**Exercise aim**
All entries, exactly as written, should be output again.
╭──
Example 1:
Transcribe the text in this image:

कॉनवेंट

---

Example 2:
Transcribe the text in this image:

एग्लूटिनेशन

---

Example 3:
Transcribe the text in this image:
╰──
**Answer space**
Example 1:
Transcribe the text in this image:

कॉनवेंट

---

Example 2:
Transcribe the text in this image:

एग्लूटिनेशन

---

Example 3:
Transcribe the text in this image:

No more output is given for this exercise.